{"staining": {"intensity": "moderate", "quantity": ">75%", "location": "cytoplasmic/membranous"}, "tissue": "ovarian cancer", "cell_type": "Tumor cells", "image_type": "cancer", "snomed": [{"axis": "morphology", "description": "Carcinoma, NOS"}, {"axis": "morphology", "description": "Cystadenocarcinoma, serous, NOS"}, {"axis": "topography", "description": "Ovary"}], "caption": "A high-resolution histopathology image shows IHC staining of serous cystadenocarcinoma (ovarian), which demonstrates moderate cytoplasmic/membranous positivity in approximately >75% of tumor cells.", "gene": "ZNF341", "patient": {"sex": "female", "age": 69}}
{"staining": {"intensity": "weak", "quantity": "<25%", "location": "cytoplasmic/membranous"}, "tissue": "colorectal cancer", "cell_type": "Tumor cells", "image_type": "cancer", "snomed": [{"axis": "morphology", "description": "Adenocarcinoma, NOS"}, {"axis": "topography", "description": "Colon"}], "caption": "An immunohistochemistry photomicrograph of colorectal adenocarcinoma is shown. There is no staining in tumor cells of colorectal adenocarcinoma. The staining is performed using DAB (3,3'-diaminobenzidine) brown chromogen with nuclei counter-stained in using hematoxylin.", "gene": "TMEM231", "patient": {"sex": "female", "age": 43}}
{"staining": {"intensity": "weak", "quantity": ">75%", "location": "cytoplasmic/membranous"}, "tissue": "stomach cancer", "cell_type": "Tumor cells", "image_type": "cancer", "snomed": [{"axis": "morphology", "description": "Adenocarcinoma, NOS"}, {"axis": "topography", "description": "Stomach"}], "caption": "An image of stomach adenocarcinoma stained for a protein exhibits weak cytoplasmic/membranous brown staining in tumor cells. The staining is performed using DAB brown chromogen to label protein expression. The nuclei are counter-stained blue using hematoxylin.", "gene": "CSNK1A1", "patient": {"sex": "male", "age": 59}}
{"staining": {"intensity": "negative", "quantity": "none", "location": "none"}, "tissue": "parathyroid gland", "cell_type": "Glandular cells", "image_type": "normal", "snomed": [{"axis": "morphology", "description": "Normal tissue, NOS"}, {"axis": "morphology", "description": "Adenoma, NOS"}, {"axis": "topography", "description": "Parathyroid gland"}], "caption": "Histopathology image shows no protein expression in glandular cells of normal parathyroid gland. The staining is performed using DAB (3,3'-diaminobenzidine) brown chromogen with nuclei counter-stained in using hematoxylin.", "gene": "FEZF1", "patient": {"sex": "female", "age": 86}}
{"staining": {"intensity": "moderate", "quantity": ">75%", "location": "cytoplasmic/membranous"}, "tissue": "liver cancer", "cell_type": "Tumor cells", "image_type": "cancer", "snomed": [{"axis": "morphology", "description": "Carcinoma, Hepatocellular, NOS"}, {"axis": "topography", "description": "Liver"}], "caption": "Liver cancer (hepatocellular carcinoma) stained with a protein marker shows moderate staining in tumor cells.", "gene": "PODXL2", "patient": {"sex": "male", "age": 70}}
::::::
**EXERCISE BRIEF**.
Repeat the material above in full, exactly as it stands.

**REPLY TO THE TASK**.
{"staining": {"intensity": "moderate", "quantity": ">75%", "location": "cytoplasmic/membranous"}, "tissue": "ovarian cancer", "cell_type": "Tumor cells", "image_type": "cancer", "snomed": [{"axis": "morphology", "description": "Carcinoma, NOS"}, {"axis": "morphology", "description": "Cystadenocarcinoma, serous, NOS"}, {"axis": "topography", "description": "Ovary"}], "caption": "A high-resolution histopathology image shows IHC staining of serous cystadenocarcinoma (ovarian), which demonstrates moderate cytoplasmic/membranous positivity in approximately >75% of tumor cells.", "gene": "ZNF341", "patient": {"sex": "female", "age": 69}}
{"staining": {"intensity": "weak", "quantity": "<25%", "location": "cytoplasmic/membranous"}, "tissue": "colorectal cancer", "cell_type": "Tumor cells", "image_type": "cancer", "snomed": [{"axis": "morphology", "description": "Adenocarcinoma, NOS"}, {"axis": "topography", "description": "Colon"}], "caption": "An immunohistochemistry photomicrograph of colorectal adenocarcinoma is shown. There is no staining in tumor cells of colorectal adenocarcinoma. The staining is performed using DAB (3,3'-diaminobenzidine) brown chromogen with nuclei counter-stained in using hematoxylin.", "gene": "TMEM231", "patient": {"sex": "female", "age": 43}}
{"staining": {"intensity": "weak", "quantity": ">75%", "location": "cytoplasmic/membranous"}, "tissue": "stomach cancer", "cell_type": "Tumor cells", "image_type": "cancer", "snomed": [{"axis": "morphology", "description": "Adenocarcinoma, NOS"}, {"axis": "topography", "description": "Stomach"}], "caption": "An image of stomach adenocarcinoma stained for a protein exhibits weak cytoplasmic/membranous brown staining in tumor cells. The staining is performed using DAB brown chromogen to label protein expression. The nuclei are counter-stained blue using hematoxylin.", "gene": "CSNK1A1", "patient": {"sex": "male", "age": 59}}
{"staining": {"intensity": "negative", "quantity": "none", "location": "none"}, "tissue": "parathyroid gland", "cell_type": "Glandular cells", "image_type": "normal", "snomed": [{"axis": "morphology", "description": "Normal tissue, NOS"}, {"axis": "morphology", "description": "Adenoma, NOS"}, {"axis": "topography", "description": "Parathyroid gland"}], "caption": "Histopathology image shows no protein expression in glandular cells of normal parathyroid gland. The staining is performed using DAB (3,3'-diaminobenzidine) brown chromogen with nuclei counter-stained in using hematoxylin.", "gene": "FEZF1", "patient": {"sex": "female", "age": 86}}
{"staining": {"intensity": "moderate", "quantity": ">75%", "location": "cytoplasmic/membranous"}, "tissue": "liver cancer", "cell_type": "Tumor cells", "image_type": "cancer", "snomed": [{"axis": "morphology", "description": "Carcinoma, Hepatocellular, NOS"}, {"axis": "topography", "description": "Liver"}], "caption": "Liver cancer (hepatocellular carcinoma) stained with a protein marker shows moderate staining in tumor cells.", "gene": "PODXL2", "patient": {"sex": "male", "age": 70}}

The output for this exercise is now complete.